» The data
= Beginning of Section =
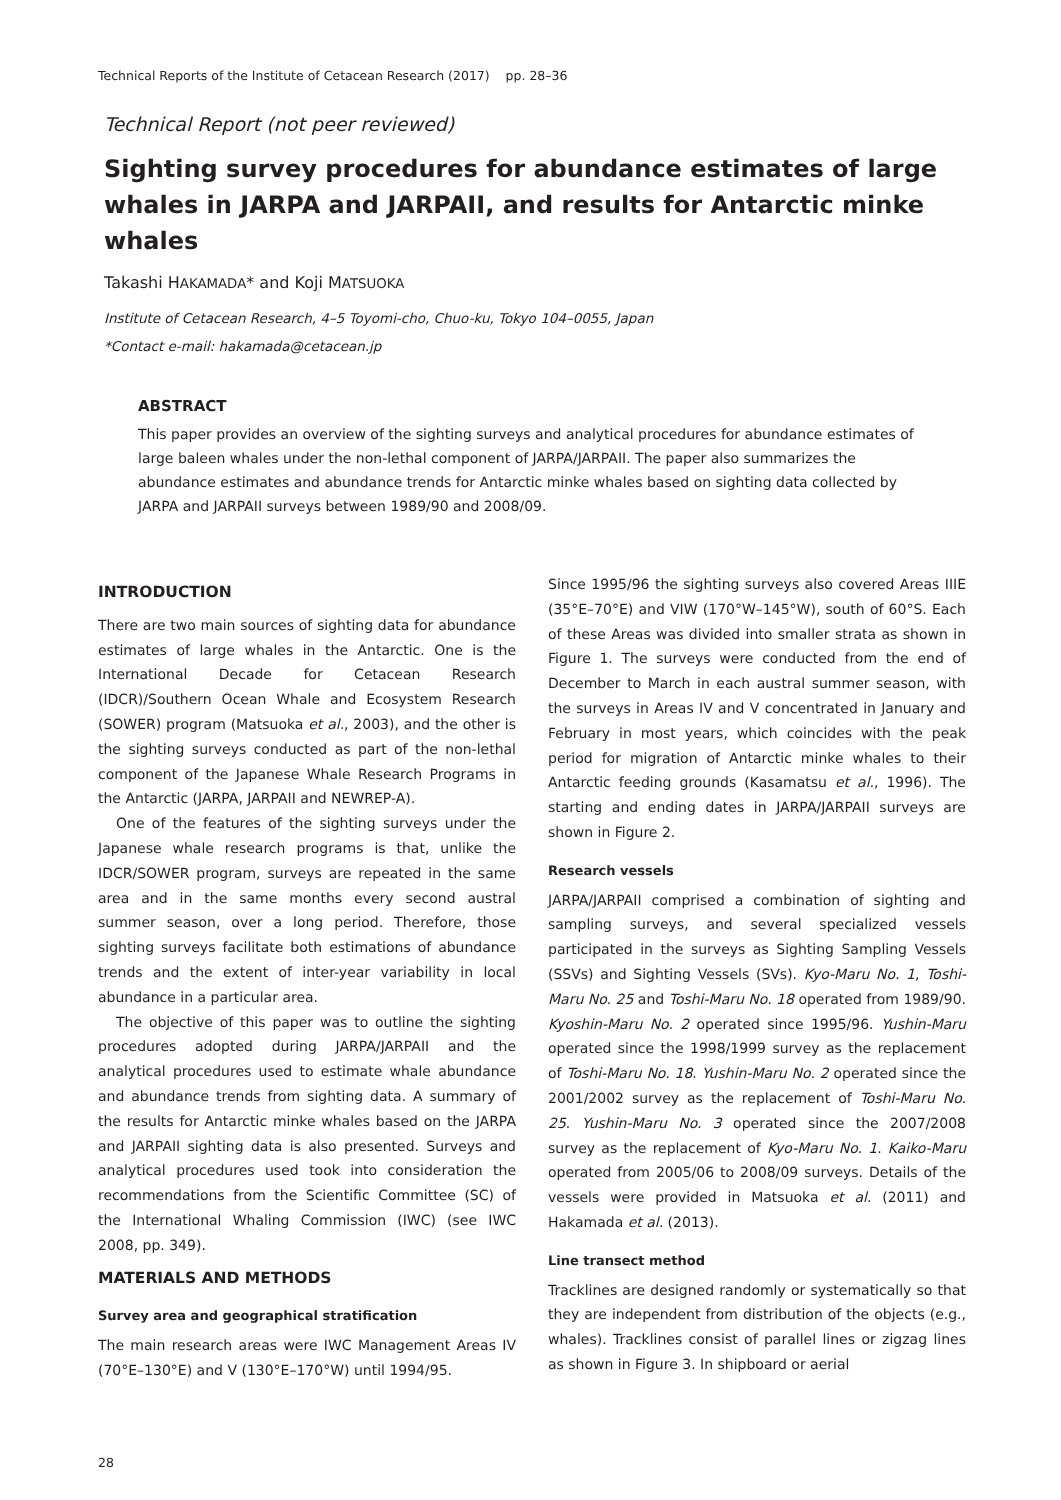Technical Reports of the Institute of Cetacean Research (2017) pp. 28–36
Technical Report (not peer reviewed)
Sighting survey procedures for abundance estimates of large whales in JARPA and JARPAII, and results for Antarctic minke whales
Takashi HAKAMADA* and Koji MATSUOKA
Institute of Cetacean Research, 4–5 Toyomi-cho, Chuo-ku, Tokyo 104–0055, Japan
*Contact e-mail: hakamada@cetacean.jp
ABSTRACT
This paper provides an overview of the sighting surveys and analytical procedures for abundance estimates of large baleen whales under the non-lethal component of JARPA/JARPAII. The paper also summarizes the abundance estimates and abundance trends for Antarctic minke whales based on sighting data collected by JARPA and JARPAII surveys between 1989/90 and 2008/09.
INTRODUCTION
There are two main sources of sighting data for abundance estimates of large whales in the Antarctic. One is the International Decade for Cetacean Research (IDCR)/Southern Ocean Whale and Ecosystem Research (SOWER) program (Matsuoka et al., 2003), and the other is the sighting surveys conducted as part of the non-lethal component of the Japanese Whale Research Programs in the Antarctic (JARPA, JARPAII and NEWREP-A).
One of the features of the sighting surveys under the Japanese whale research programs is that, unlike the IDCR/SOWER program, surveys are repeated in the same area and in the same months every second austral summer season, over a long period. Therefore, those sighting surveys facilitate both estimations of abundance trends and the extent of inter-year variability in local abundance in a particular area.
The objective of this paper was to outline the sighting procedures adopted during JARPA/JARPAII and the analytical procedures used to estimate whale abundance and abundance trends from sighting data. A summary of the results for Antarctic minke whales based on the JARPA and JARPAII sighting data is also presented. Surveys and analytical procedures used took into consideration the recommendations from the Scientific Committee (SC) of the International Whaling Commission (IWC) (see IWC 2008, pp. 349).
MATERIALS AND METHODS
Survey area and geographical stratification
The main research areas were IWC Management Areas IV (70°E–130°E) and V (130°E–170°W) until 1994/95.
Since 1995/96 the sighting surveys also covered Areas IIIE (35°E–70°E) and VIW (170°W–145°W), south of 60°S. Each of these Areas was divided into smaller strata as shown in Figure 1. The surveys were conducted from the end of December to March in each austral summer season, with the surveys in Areas IV and V concentrated in January and February in most years, which coincides with the peak period for migration of Antarctic minke whales to their Antarctic feeding grounds (Kasamatsu et al., 1996). The starting and ending dates in JARPA/JARPAII surveys are shown in Figure 2.
Research vessels
JARPA/JARPAII comprised a combination of sighting and sampling surveys, and several specialized vessels participated in the surveys as Sighting Sampling Vessels (SSVs) and Sighting Vessels (SVs). Kyo-Maru No. 1, Toshi-Maru No. 25 and Toshi-Maru No. 18 operated from 1989/90. Kyoshin-Maru No. 2 operated since 1995/96. Yushin-Maru operated since the 1998/1999 survey as the replacement of Toshi-Maru No. 18. Yushin-Maru No. 2 operated since the 2001/2002 survey as the replacement of Toshi-Maru No. 25. Yushin-Maru No. 3 operated since the 2007/2008 survey as the replacement of Kyo-Maru No. 1. Kaiko-Maru operated from 2005/06 to 2008/09 surveys. Details of the vessels were provided in Matsuoka et al. (2011) and Hakamada et al. (2013).
Line transect method
Tracklines are designed randomly or systematically so that they are independent from distribution of the objects (e.g., whales). Tracklines consist of parallel lines or zigzag lines as shown in Figure 3. In shipboard or aerial
28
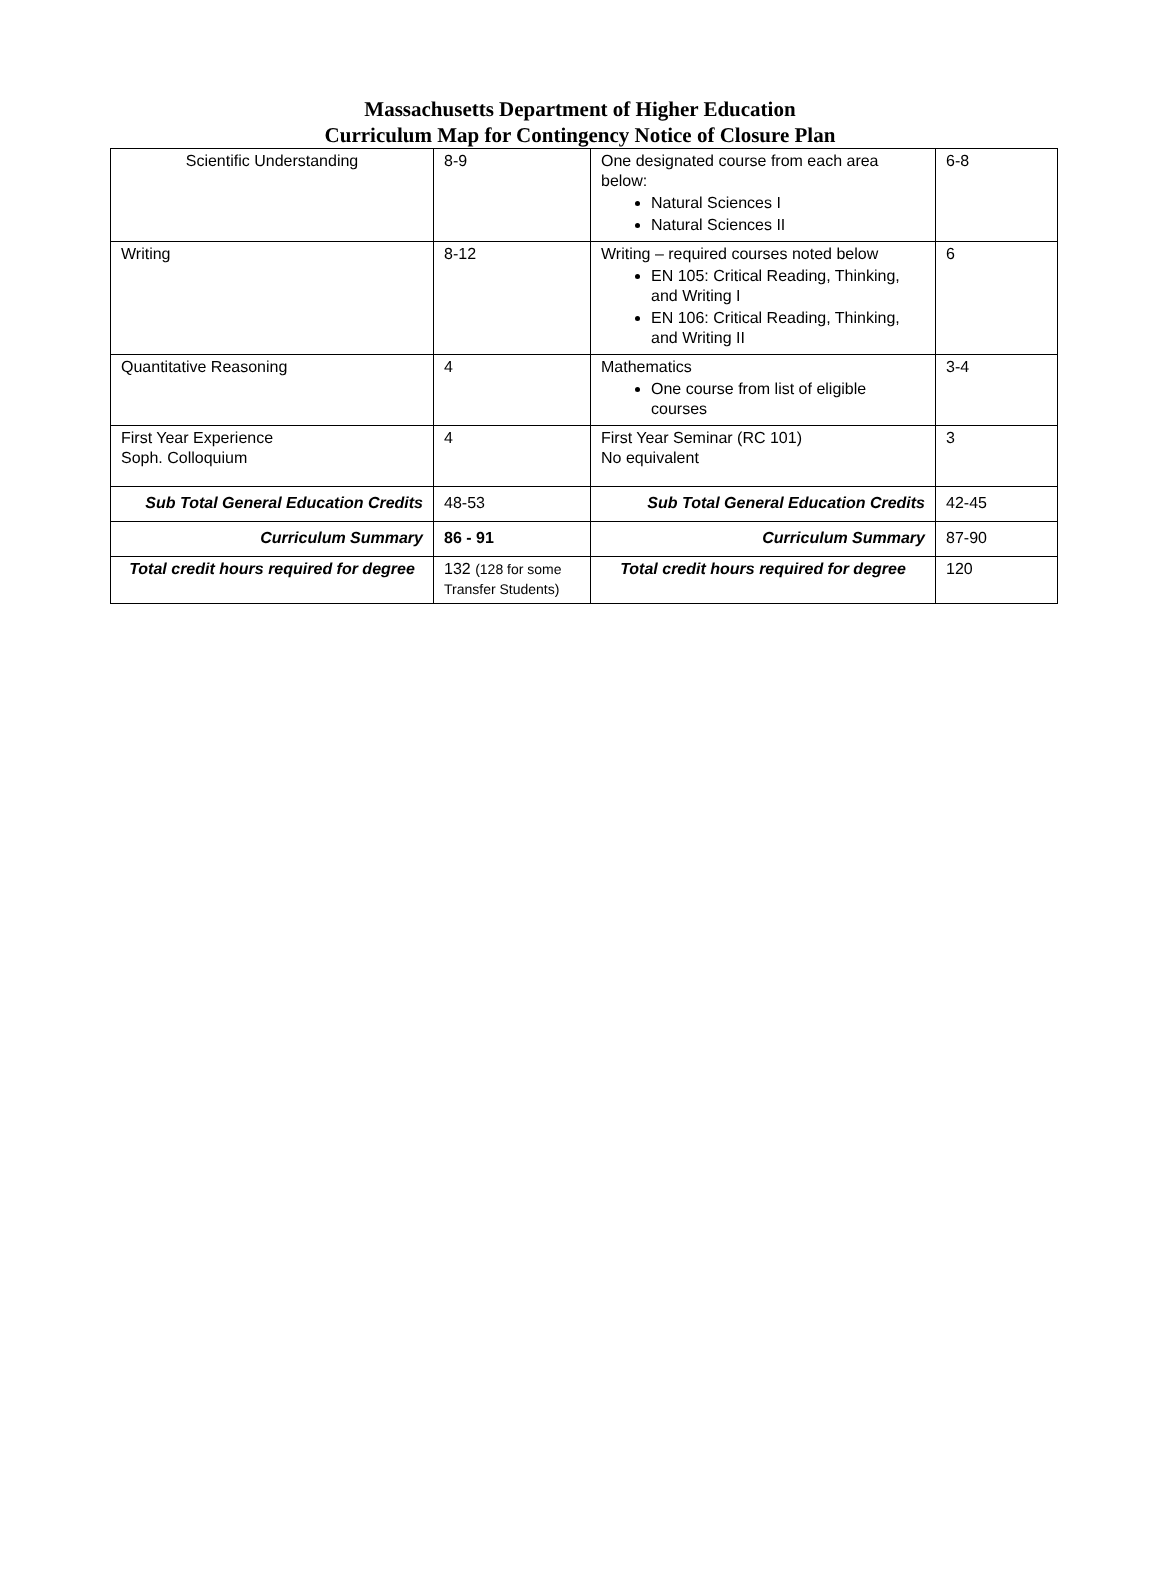Massachusetts Department of Higher Education
Curriculum Map for Contingency Notice of Closure Plan
| Scientific Understanding | 8-9 | One designated course from each area below: Natural Sciences I Natural Sciences II | 6-8 |
| Writing | 8-12 | Writing – required courses noted below EN 105: Critical Reading, Thinking, and Writing I EN 106: Critical Reading, Thinking, and Writing II | 6 |
| Quantitative Reasoning | 4 | Mathematics One course from list of eligible courses | 3-4 |
| First Year Experience Soph. Colloquium | 4 | First Year Seminar (RC 101) No equivalent | 3 |
| Sub Total General Education Credits | 48-53 | Sub Total General Education Credits | 42-45 |
| Curriculum Summary | 86 - 91 | Curriculum Summary | 87-90 |
| Total credit hours required for degree | 132 (128 for some Transfer Students) | Total credit hours required for degree | 120 |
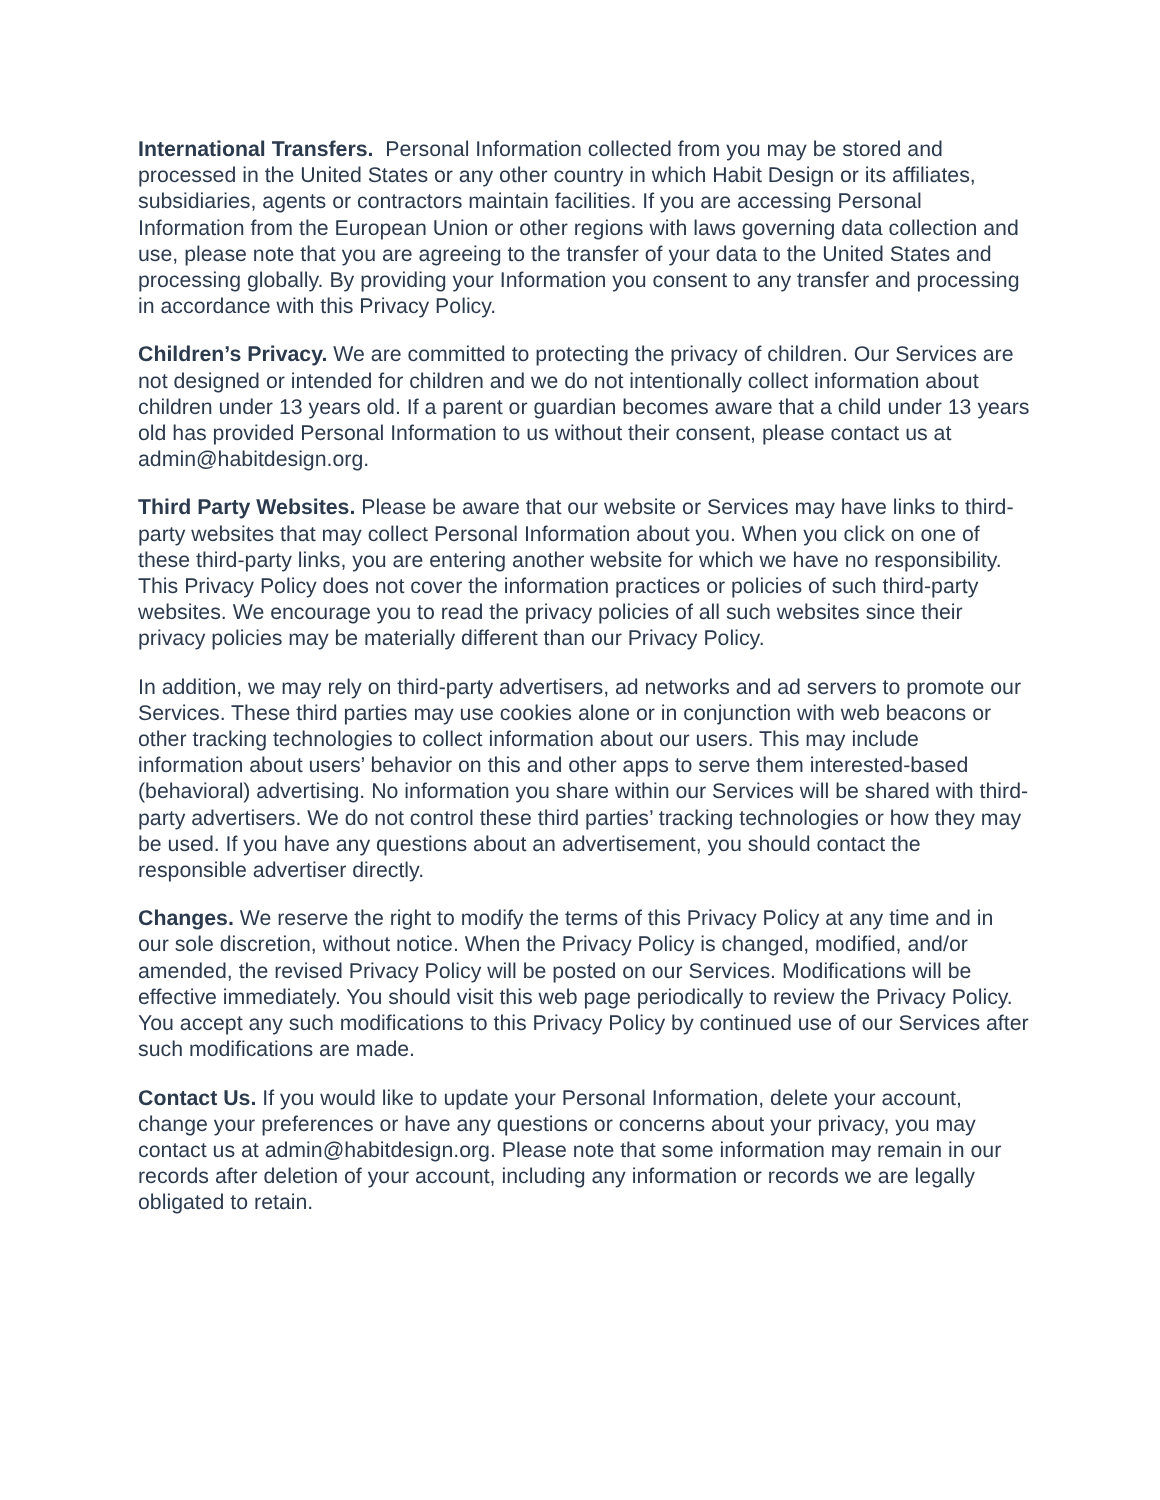International Transfers. Personal Information collected from you may be stored and processed in the United States or any other country in which Habit Design or its affiliates, subsidiaries, agents or contractors maintain facilities. If you are accessing Personal Information from the European Union or other regions with laws governing data collection and use, please note that you are agreeing to the transfer of your data to the United States and processing globally. By providing your Information you consent to any transfer and processing in accordance with this Privacy Policy.
Children’s Privacy. We are committed to protecting the privacy of children. Our Services are not designed or intended for children and we do not intentionally collect information about children under 13 years old. If a parent or guardian becomes aware that a child under 13 years old has provided Personal Information to us without their consent, please contact us at admin@habitdesign.org.
Third Party Websites. Please be aware that our website or Services may have links to third-party websites that may collect Personal Information about you. When you click on one of these third-party links, you are entering another website for which we have no responsibility. This Privacy Policy does not cover the information practices or policies of such third-party websites. We encourage you to read the privacy policies of all such websites since their privacy policies may be materially different than our Privacy Policy.
In addition, we may rely on third-party advertisers, ad networks and ad servers to promote our Services. These third parties may use cookies alone or in conjunction with web beacons or other tracking technologies to collect information about our users. This may include information about users’ behavior on this and other apps to serve them interested-based (behavioral) advertising. No information you share within our Services will be shared with third-party advertisers. We do not control these third parties’ tracking technologies or how they may be used. If you have any questions about an advertisement, you should contact the responsible advertiser directly.
Changes. We reserve the right to modify the terms of this Privacy Policy at any time and in our sole discretion, without notice. When the Privacy Policy is changed, modified, and/or amended, the revised Privacy Policy will be posted on our Services. Modifications will be effective immediately. You should visit this web page periodically to review the Privacy Policy. You accept any such modifications to this Privacy Policy by continued use of our Services after such modifications are made.
Contact Us. If you would like to update your Personal Information, delete your account, change your preferences or have any questions or concerns about your privacy, you may contact us at admin@habitdesign.org. Please note that some information may remain in our records after deletion of your account, including any information or records we are legally obligated to retain.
= End of Section =
» Aim of the task
Above are the records; copy exactly the lines from the line with "Curriculum Map for" through the line with "degree | 120 |", both included.

» Answer section
Curriculum Map for Contingency Notice of Closure Plan
| Scientific Understanding | 8-9 | One designated course from each area below: Natural Sciences I Natural Sciences II | 6-8 |
| Writing | 8-12 | Writing – required courses noted below EN 105: Critical Reading, Thinking, and Writing I EN 106: Critical Reading, Thinking, and Writing II | 6 |
| Quantitative Reasoning | 4 | Mathematics One course from list of eligible courses | 3-4 |
| First Year Experience Soph. Colloquium | 4 | First Year Seminar (RC 101) No equivalent | 3 |
| Sub Total General Education Credits | 48-53 | Sub Total General Education Credits | 42-45 |
| Curriculum Summary | 86 - 91 | Curriculum Summary | 87-90 |
| Total credit hours required for degree | 132 (128 for some Transfer Students) | Total credit hours required for degree | 120 |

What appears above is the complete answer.